▸ **DOCUMENT**:

+ + +

Last updated: Thu 2 Apr 2015, 10:19 AM

Europe, touted only recently as possibly the 21st century superpower, presently displays a mood of pervasive gloom and seems almost paralysed by the prospect of a future that may well be claimed by the United States and China. Many in the EU had believed that the passage of the Lisbon treaty would liberate the Continent from nearly a decade of indecision and constitutional introspection. The treaty was expected to streamline the decision-making processes and give the EU a stronger voice in international affairs. Instead, it is now perceived as having muffled its profile with the new roles of Union president and foreign policy chief, filled by politicians best known for being ‘unknown’, without having gained space for meaningful progress.

Into this Europe, the arrival of Jose Luis Rodrigues Zapatero, the Spanish prime minister, with a reputation for turning Spain into what was Europe’s child prodigy until 2007, must have, at first sight, been a big boost to European morale.

No other European economy had grown as much, created as many jobs or absorbed as many immigrants. The dynamism of the Spanish economy had seen over 20 million employed (2007), a figure that sat uncomfortably with the fact that the country was known to have had an active population of just 12 million people.

In a nutshell, Spain was credited with creating over a quarter of all the new jobs in Europe.

+ + +

▸ **TO BE DONE**:
• A. In the article on Europe's mood, repeat the part that opens with the words containing "Europe, touted only" and closes with "for meaningful progress.".
• B. What share of all the new jobs in Europe was Spain credited with creating, according to the article on Europe's mood?
• C. In what respects does the article on Europe's mood say no other European economy had matched Spain?

Saved entries
+ + +

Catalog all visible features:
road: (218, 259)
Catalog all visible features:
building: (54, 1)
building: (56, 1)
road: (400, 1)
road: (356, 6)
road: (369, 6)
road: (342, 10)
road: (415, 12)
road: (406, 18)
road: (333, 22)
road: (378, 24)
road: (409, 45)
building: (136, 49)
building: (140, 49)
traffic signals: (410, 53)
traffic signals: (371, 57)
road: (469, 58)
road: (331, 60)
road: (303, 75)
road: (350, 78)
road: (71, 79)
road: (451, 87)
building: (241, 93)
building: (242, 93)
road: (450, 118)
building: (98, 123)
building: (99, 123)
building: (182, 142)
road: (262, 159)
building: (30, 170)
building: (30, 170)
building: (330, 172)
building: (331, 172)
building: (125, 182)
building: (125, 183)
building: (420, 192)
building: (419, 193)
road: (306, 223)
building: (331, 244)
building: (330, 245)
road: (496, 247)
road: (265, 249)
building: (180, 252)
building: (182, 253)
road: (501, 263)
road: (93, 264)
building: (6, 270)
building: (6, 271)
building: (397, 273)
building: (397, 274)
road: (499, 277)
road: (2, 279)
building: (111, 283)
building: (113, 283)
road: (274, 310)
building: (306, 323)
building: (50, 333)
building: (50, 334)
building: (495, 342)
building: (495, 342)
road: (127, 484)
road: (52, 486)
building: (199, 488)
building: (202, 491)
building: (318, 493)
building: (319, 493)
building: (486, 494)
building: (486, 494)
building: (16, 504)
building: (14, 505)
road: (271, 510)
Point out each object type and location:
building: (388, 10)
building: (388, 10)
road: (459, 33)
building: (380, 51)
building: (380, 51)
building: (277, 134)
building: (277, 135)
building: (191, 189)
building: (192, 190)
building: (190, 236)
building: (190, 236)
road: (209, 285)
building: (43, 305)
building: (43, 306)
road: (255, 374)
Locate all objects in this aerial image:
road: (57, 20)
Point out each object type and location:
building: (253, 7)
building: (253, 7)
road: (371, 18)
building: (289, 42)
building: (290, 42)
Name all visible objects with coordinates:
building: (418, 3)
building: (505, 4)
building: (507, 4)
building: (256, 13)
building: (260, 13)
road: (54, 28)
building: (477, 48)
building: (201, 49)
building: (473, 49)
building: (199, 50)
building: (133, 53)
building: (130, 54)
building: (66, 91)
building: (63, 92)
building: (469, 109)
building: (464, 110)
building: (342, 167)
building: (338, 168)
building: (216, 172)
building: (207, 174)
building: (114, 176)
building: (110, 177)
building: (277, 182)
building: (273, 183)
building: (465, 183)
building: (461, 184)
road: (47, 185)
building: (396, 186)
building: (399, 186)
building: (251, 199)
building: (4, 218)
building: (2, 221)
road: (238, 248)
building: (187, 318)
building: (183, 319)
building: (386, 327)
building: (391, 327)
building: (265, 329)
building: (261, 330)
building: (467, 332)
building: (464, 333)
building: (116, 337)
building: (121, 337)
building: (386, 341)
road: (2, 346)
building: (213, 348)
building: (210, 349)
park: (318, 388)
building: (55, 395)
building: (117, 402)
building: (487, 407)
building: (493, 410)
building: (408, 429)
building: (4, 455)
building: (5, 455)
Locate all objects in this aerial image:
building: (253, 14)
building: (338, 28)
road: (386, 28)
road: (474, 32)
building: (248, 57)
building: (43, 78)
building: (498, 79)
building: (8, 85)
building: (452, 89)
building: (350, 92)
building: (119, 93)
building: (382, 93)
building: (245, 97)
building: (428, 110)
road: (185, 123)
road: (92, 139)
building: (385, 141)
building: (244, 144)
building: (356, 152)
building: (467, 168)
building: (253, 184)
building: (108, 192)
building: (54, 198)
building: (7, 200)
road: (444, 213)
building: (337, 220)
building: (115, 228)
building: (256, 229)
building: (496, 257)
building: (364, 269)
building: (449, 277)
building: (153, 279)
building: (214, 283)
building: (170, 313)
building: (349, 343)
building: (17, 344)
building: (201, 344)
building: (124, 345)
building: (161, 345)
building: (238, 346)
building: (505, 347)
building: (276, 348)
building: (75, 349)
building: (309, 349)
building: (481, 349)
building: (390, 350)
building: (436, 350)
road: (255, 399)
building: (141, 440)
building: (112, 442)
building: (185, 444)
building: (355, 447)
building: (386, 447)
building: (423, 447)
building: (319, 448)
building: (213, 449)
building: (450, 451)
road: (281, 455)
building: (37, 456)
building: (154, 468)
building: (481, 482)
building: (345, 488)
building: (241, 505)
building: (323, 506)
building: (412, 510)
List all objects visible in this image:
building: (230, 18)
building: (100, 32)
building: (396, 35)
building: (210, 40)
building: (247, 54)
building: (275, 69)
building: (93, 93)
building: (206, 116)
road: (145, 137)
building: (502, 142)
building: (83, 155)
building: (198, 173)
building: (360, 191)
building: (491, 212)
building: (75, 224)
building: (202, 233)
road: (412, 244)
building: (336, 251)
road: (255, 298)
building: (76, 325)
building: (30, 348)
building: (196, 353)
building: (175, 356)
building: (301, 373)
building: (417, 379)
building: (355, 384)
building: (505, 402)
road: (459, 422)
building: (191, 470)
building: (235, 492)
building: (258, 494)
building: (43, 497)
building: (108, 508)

+ + +

▸ **ANSWER LIST**:
• A.
Europe, touted only recently as possibly the 21st century superpower, presently displays a mood of pervasive gloom and seems almost paralysed by the prospect of a future that may well be claimed by the United States and China. Many in the EU had believed that the passage of the Lisbon treaty would liberate the Continent from nearly a decade of indecision and constitutional introspection. The treaty was expected to streamline the decision-making processes and give the EU a stronger voice in international affairs. Instead, it is now perceived as having muffled its profile with the new roles of Union president and foreign policy chief, filled by politicians best known for being ‘unknown’, without having gained space for meaningful progress.

• B. Over a quarter of all the new jobs in Europe.

• C.
- Growth
- Job creation
- Absorbing immigrants